In the past I would have printed this dataset using Excel, which
means playing around with the annoying "Set Print Area" options and
then battling with the Print dialog to get the options I need. This
time I decided to use a combination of R and LaTeX tied together
with a shell script to accomplish the same thing. Although it took
me longer this time, I'll have the same workflow for next time
which should make things a lot quicker in the long term.

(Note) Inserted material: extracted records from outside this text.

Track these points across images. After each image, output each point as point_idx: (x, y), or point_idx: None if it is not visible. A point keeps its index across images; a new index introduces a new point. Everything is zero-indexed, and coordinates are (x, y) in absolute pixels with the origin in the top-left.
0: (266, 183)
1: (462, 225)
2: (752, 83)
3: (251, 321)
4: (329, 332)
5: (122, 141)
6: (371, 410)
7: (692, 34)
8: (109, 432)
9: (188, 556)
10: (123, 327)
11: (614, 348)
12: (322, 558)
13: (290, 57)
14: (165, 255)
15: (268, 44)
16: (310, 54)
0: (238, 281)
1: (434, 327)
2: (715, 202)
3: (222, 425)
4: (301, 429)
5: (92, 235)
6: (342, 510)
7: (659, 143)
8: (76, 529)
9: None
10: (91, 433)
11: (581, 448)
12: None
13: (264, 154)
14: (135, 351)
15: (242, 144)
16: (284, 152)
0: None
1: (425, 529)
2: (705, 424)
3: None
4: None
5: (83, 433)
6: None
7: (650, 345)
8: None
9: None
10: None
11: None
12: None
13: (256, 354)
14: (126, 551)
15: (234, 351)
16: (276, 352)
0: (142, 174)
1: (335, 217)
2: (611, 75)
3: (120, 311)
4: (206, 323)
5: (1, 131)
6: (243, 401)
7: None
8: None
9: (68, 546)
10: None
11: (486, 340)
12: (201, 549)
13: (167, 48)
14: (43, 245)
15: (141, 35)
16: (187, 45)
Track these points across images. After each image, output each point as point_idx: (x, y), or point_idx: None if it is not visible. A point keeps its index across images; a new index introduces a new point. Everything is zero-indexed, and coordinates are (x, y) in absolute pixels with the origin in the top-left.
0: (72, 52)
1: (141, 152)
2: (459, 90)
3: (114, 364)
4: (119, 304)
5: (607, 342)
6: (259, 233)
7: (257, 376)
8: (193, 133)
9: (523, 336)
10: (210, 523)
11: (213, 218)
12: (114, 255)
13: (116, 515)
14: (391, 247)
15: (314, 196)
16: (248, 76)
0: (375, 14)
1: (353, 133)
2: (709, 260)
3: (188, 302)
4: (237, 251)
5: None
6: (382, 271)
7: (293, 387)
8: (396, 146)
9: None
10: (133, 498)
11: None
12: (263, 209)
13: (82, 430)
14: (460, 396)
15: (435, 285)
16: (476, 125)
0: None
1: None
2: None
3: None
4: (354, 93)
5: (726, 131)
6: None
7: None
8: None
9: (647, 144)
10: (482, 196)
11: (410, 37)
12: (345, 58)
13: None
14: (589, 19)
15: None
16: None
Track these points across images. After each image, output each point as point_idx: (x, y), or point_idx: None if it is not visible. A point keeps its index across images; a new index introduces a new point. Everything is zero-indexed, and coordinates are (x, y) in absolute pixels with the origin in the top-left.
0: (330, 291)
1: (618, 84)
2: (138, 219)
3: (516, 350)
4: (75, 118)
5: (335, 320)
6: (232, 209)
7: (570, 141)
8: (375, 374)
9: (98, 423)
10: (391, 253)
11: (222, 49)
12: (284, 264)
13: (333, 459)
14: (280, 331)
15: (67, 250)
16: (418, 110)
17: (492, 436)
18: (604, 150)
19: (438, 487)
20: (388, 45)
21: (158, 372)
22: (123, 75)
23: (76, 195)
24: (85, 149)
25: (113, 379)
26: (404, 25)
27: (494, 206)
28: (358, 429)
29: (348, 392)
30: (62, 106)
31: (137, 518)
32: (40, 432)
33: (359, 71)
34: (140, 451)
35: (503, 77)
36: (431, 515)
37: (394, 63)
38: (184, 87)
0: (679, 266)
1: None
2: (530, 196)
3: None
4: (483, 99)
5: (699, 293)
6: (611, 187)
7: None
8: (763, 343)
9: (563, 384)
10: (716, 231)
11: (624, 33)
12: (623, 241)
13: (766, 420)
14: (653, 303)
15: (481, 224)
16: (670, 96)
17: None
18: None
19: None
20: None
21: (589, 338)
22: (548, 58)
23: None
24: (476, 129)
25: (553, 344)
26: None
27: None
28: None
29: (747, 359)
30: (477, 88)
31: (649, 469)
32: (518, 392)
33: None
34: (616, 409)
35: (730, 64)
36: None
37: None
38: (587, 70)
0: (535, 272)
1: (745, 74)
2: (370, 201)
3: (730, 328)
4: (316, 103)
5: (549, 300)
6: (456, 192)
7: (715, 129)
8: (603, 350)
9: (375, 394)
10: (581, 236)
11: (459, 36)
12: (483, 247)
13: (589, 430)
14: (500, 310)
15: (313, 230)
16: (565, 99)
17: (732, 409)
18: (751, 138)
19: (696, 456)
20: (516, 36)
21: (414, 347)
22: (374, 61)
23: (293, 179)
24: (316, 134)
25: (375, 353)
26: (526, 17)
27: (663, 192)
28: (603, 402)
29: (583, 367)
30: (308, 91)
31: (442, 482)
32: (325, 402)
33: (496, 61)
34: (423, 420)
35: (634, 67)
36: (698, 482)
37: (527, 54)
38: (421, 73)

I used R to format the data with the columns I wanted and then
export the original dataset as a list of .csv files, one for each
plot.

Then I wrote a template LaTeX file which can be fed a .csv file to
render it as a table which spans multiple pages:

   \documentclass[8pt,a4paper]{article}

   \usepackage{pgfplotstable}
   \usepackage{booktabs}
   \usepackage{longtable}

   \usepackage{geometry}
   \geometry{left=1cm,
       right=1cm,
       top=1cm,
       bottom=1.6cm}

   \input{filename_var.tex}

   \begin{document}

   \centering{\Large{\textbf{\name}}}

   \pgfplotstabletypeset[
   begin table=\begin{longtable},
   end table=\end{longtable},
   col sep=comma,
   ignore chars={"},
   every head row/.style={before row=\toprule,after
row=\endhead\bottomrule},
   every last row/.style={after row=\bottomrule},
   display columns/0/.style={string type, column
name={\textbf{Plotcode}}},
   display columns/1/.style={string type, column
name={\textbf{Plot ID}}},
   display columns/2/.style={string type, column
name={\textbf{Stem}}},
   display columns/3/.style={string type, column
name={\textbf{Tree}}},
   display columns/4/.style={string type, column
name={\textbf{Species}}},
   display columns/5/.style={string type, column
name={\textbf{DBH}}},
   display columns/6/.style={string type, column
name={\textbf{POM}}},
   display columns/7/.style={string type, column
name={\textbf{Alive}}}
   ]{plot_data_sheets/\file}

   \end{document}

The pgfplotstable package allows me to pull in a csv file and
render it as a table. In this case a longtable which can span
multiple pages. I set the format and column name for each column
with the display columns... lines and ensure that the header row
appears at the start of every new page using the every head... and
every last... lines. \input{filename_var.tex} sources a .tex file
which provides the variables \file and \name, which give the full
file name, and the file name without extension for the given .csv
file.

I used a shell script to generate filename_var.tex and run pdflatex
to render a .pdf for each of the .csv files:

   #!/bin/sh

   for i in plot_data_sheets/*.csv ; do
       file=$(basename -- "$i")
       name="${file%.*}"

       printf '%s\n' "\\newcommand{\\name}{$name}"
"\\newcommand{\\file}{$file}" > filename_var.tex

       pdflatex --jobname="plot_data_sheets/$name" table_ex
       pdflatex --jobname="plot_data_sheets/$name" table_ex

       rm plot_data_sheets/*.aux
       rm plot_data_sheets/*.log
   done

The .pdf files created at the end look like this:

 ![Plot data sheet .pdf
output](https://johngodlee.xyz/img_full/latex_csv/render.png)

A .pdf version can be downloaded here.

 [downloaded
here](https://johngodlee.xyz/files/latex_csv/render.pdf)